This log continues after 11. Design of the bit extraction circuit has stopped.
The last log 4. Tiling explains why the tiles are limited to 8×8, this keeps the highest luma values under 64K. We can work with a 32-bits processor
We also know that the direction of the shift must be reversed (in MSB order) to prevent nasty corner cases encountered in the original code.
The chosen approach is:
- rough (8- and 16-bits granularity) on the "stream" side (the network or filesystem)
- fine granularity (up to 16 bits shifted by 0-31 bits) for the encoder/decoder side
It should be both easy to implement with code and logic gates, in particular the byte/word insertion and extraction can be limited to a single location, which simplifies some of the circuitry (but adds one cycle of delay for the very first cycle).
The source and sink sides can work with a 16-bits wide shift register that can shift up to 32 positions (that's 4 MUX2 layers of 16 bits, at most 128 gates)
The type of truncated binary code is "phase-out", which is reversed phase-in where the lower value range uses one more bit.
The encoder starts to put the first VLC at the "top" of the shift register.

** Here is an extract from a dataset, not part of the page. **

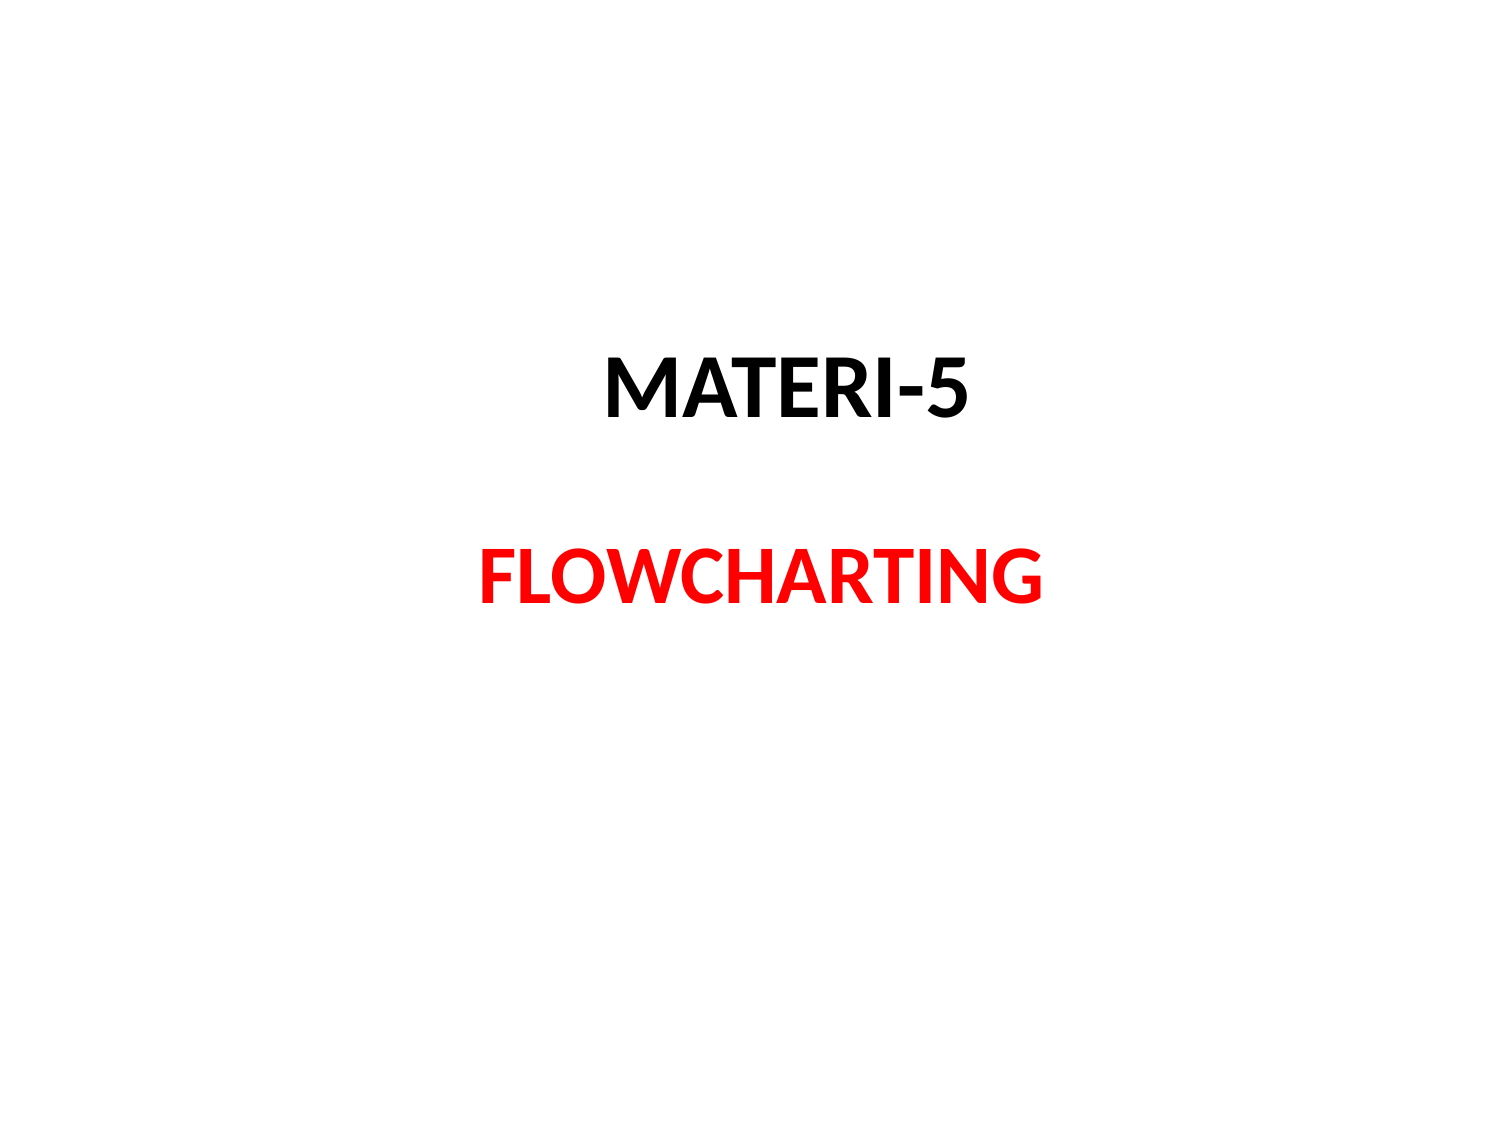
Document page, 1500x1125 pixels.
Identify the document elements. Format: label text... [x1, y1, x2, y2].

title MATERI-5 [112, 287, 1463, 475]
list FLOWCHARTING [174, 512, 1349, 645]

More VLC are added, at decreasing indices, until at least 16 bits have been written to the shift register. The top half of the register is then sent to the receiver, then the lower half is copied to the top half.
At the receiving end, the shift register is filled with the 2 first 16-bits words, then starts to read the bit fields starting from the MSB. When more than 16 bits have been read, the shift register is shifted by 16 bits (the lower half overwrites the higher half) then the lower half is read from the stream of words.
Working with a given word size, I realise that one bit can be saved.
For 16-bits words, the register needs only 31 bits because the word can only be shifted by 15, the 16th is no-shift.
So the counter goes from 31 (shift register empty) down to 0 ("flush the high word, man !") and the lower half has only 15 bits instead of 16.
In hardware, the shift counter might even be stored as only 4 bits, while the subtraction would use 5 bits to detect the overflow (which triggers the emission of the word), just like a pulse-density (sigma-delta) modulator...
test-bitstream.html contains a simple test for the encoder and decoder, without the phase-out part.
I must design the phase-out code then rewrite the routines in C.